Maybe it was homesickness that led us back to Hull for inspiration, maybe it was that you can only truly appreciate a place once you’ve left; once the fog has cleared. The city has a feisty underbelly. It’s shown a lot of resilience over the years, which is probably one of the reasons we are constantly drawn back to it, back to the “gull marked Mud” Larkin talks about. During WW2, Hull suffered the worst bombing raids of any UK city, bar London; then in the 1970s, Cod-Wars with Iceland devastated Hull’s once thriving fishing industry, putting many trawler-men, gutters, smokers and mongers out of work and out of pocket.
Folk from outside of Hull have a nickname for us, they call us Codheads. The first hat we ever made was called The Codhead. With a wide brim and extending peak its shape is reminiscent of hats designed to shield Codheads and trawler-men from stinging rains and howling winds out in the North Sea. Many historical reference points like this inform our work. The folk traditions and social heritage of where we come from is embedded in our practice.

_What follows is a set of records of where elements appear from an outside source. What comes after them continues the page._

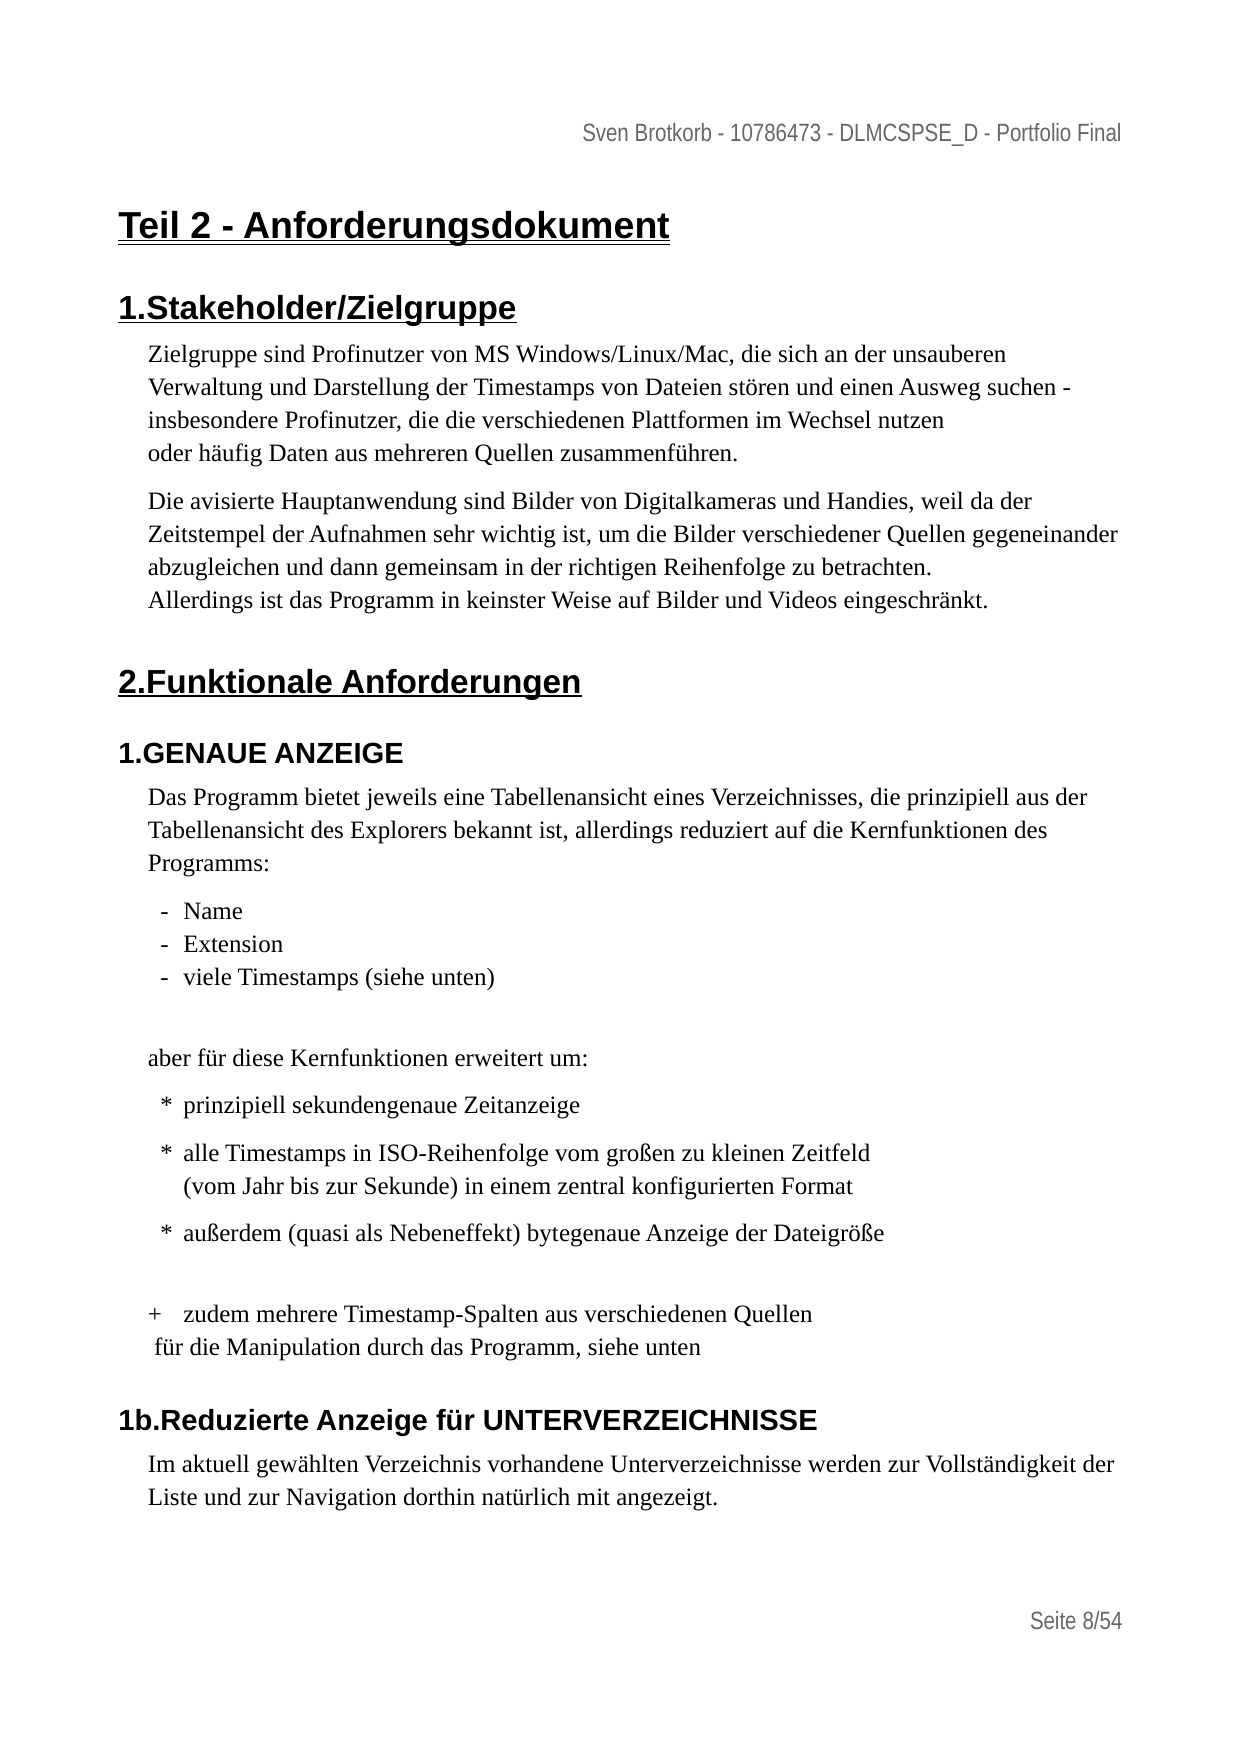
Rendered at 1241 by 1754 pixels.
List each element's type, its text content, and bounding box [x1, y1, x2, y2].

subtitle 1.GENAUE ANZEIGE [118, 736, 1122, 770]
text - Name - Extension - viele Timestamps (siehe unten) [148, 896, 1122, 991]
subtitle 1b.Reduzierte Anzeige für UNTERVERZEICHNISSE [118, 1403, 1122, 1437]
text * prinzipiell sekundengenaue Zeitanzeige [148, 1090, 1122, 1119]
text * außerdem (quasi als Nebeneffekt) bytegenaue Anzeige der Dateigröße [148, 1218, 1122, 1280]
text Im aktuell gewählten Verzeichnis vorhandene Unterverzeichnisse werden zur Vollständigkeit der Liste und zur Navigation dorthin natürlich mit angezeigt. [148, 1449, 1122, 1511]
text + zudem mehrere Timestamp-Spalten aus verschiedenen Quellen für die Manipulation durch das Programm, siehe unten [148, 1299, 1122, 1361]
text Das Programm bietet jeweils eine Tabellenansicht eines Verzeichnisses, die prinzipiell aus der Tabellenansicht des Explorers bekannt ist, allerdings reduziert auf die Kernfunktionen des Programms: [148, 782, 1122, 877]
subtitle Teil 2 - Anforderungsdokument [118, 203, 1122, 246]
text Zielgruppe sind Profinutzer von MS Windows/Linux/Mac, die sich an der unsauberen Verwaltung und Darstellung der Timestamps von Dateien stören und einen Ausweg suchen - insbesondere Profinutzer, die die verschiedenen Plattformen im Wechsel nutzen oder häufig Daten aus mehreren Quellen zusammenführen. [148, 339, 1122, 467]
subtitle 2.Funktionale Anforderungen [118, 662, 1122, 700]
text Die avisierte Hauptanwendung sind Bilder von Digitalkameras und Handies, weil da der Zeitstempel der Aufnahmen sehr wichtig ist, um die Bilder verschiedener Quellen gegeneinander abzugleichen und dann gemeinsam in der richtigen Reihenfolge zu betrachten. Allerdings ist das Programm in keinster Weise auf Bilder und Videos eingeschränkt. [148, 486, 1122, 613]
subtitle 1.Stakeholder/Zielgruppe [118, 288, 1122, 327]
text aber für diese Kernfunktionen erweitert um: [148, 1009, 1122, 1071]
text * alle Timestamps in ISO-Reihenfolge vom großen zu kleinen Zeitfeld (vom Jahr bis zur Sekunde) in einem zentral konfigurierten Format [148, 1138, 1122, 1199]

Intrinsically, we think of garments as narrative objects. The story of a garment begins with the process of its creation, it is loaded with the history of honest workmanship. Many of our items are cut from abstract paintings on canvas and thus their narrative begins as a work of art. When a person comes to own a garment this narrative evolves as it integrates into their life. It becomes a chronicle of the wearer, a constantly evolving record of habits and of life. If, culturally, we can view clothing in this way we can be conscientious about the purchases we make and in turn come to value and respect our belongings in a deeper way.